Hard times hit FCMB: profit dips, closes branches & sacks staff

These are not very good times for Mr. Ladi Balogun GMD, First City Monument Bank Limited (FCMB) and its affiliates. The company has been hit by serious hard times.

Not only has it lost over 70 per cent of its profits of last year, it has closed some of its branches and sacked staff too.

It was gathered Monday night that the many of the branches affected were those formerly owned by Finbank, which was acquired by FCMB.

It was gathered that the management of the bank resolved to rationalize some redundant and unviable branches of the acquired bank, especially where there were two or three branches in the same area because of the current state of the economy.
Confirming this sorry state of the bank fortunes was Ladi Balogun who stated that profit for the  year dipped by 78.5 per cent from N22.13 billion in 2014 to N4.76 billion.

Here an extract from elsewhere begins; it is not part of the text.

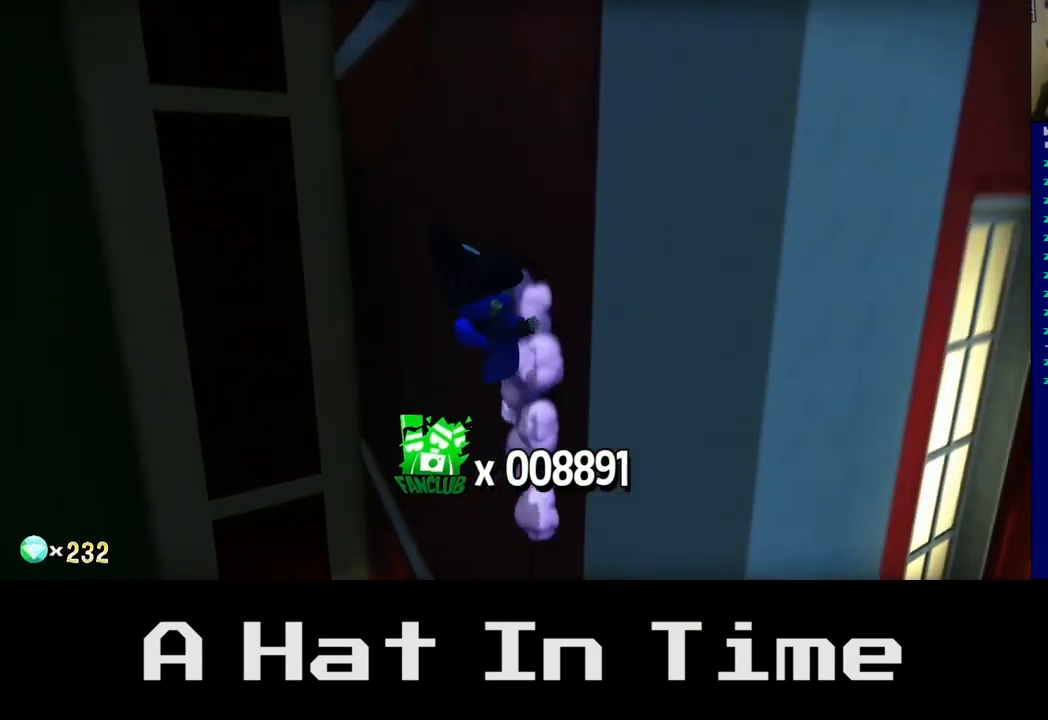
{"buttons": [], "left_stick": "up-left", "right_stick": "center", "events": [[133, "left_stick", "up-left"], [233, "A", "up"]]}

Balogun however said, as a silt of various revenue and expense movements, the banking group’s profit before tax declined by 70 per cent from N22.4 billion in 2014 to N6.1 billion in 2015.

Nonetheless, he said, the bank was successful in the planned moderation of its operating expenses.

“This is a medium term exercise over three years that will gather pace in 2016. The early stages of the implementation of the cost curtailing initiative resulted in a modest two per cent growth in operating expenses in 2015, (well below inflation rate), as against 11.7 per cent growth in 2014. We anticipate absolute reduction if N5 billion in 2016, taking us below our 2014 figure and a further reduction in 2017”, said Balogun.

He added that, despite the disappointing financial performance, the banking group business strategy of building a retail-led commercial bank remains on course, as illustrated by growth in personal banking revenue in 2015.

On the bank’s non-financial goals, it’s Net Promoter Score (NPS), which measures customer satisfaction and advocacy, improved to +44 per cent in 2015, against +32 per cent I. 2014.

The Group Managing Director said, in a bid to make banking more convenient and accessible, it grew tie number of ATMs to 689 and PoS to 12,000 in 2015.

Looking ahead, Balogun said, “we are acutely aware that this has been a challenging year for the bank as reflected in the financial results contained in this report. While the results reflect the difficulties our business has faced over the year, I want to assure you that we have moved swiftly and decisively to address these issues, and in the fourth quarter of 2015, we began to see early promising signs from the actions we have taken so far to reset the business and rests our growth”.

Balogun said, 2016 performance improvement is expected to be driven by improvements in operating efficiency, with a goal to achieve about nine per cent in cost savings during the year, continuous move to intensify retail banking investment drive, particularly in alternate channels like ATMs, PoS and agent banking.